** Given information follows **

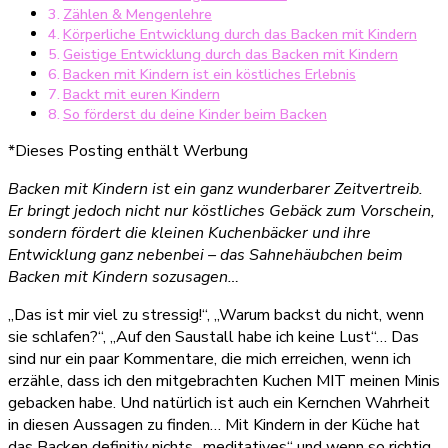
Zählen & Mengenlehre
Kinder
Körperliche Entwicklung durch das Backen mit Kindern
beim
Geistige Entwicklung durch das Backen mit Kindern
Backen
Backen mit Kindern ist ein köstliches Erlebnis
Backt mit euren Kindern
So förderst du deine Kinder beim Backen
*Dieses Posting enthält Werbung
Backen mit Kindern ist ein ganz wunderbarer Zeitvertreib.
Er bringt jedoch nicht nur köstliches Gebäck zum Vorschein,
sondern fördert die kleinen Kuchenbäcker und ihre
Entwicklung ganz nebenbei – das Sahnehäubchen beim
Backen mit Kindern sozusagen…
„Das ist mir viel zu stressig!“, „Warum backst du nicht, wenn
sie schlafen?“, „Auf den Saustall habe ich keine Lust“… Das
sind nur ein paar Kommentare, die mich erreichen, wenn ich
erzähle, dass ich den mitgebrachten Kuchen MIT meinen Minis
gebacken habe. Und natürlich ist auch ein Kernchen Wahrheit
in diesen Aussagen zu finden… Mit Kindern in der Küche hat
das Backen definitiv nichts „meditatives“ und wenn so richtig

** End of Given information **
** Given information follows **

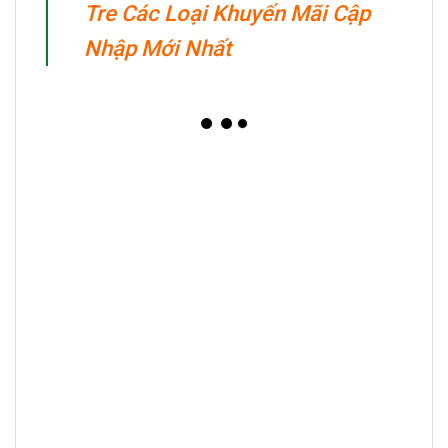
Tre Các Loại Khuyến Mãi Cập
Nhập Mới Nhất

** End of Given information **

**What is expected**
For the material above, reproduce exactly the lines from the line with "So förderst du deine Kinder beim Backen" to the line with "Backen mit Kindern sozusagen…", inclusive, and exclude all others.

**Task output**
So förderst du deine Kinder beim Backen
*Dieses Posting enthält Werbung
Backen mit Kindern ist ein ganz wunderbarer Zeitvertreib.
Er bringt jedoch nicht nur köstliches Gebäck zum Vorschein,
sondern fördert die kleinen Kuchenbäcker und ihre
Entwicklung ganz nebenbei – das Sahnehäubchen beim
Backen mit Kindern sozusagen…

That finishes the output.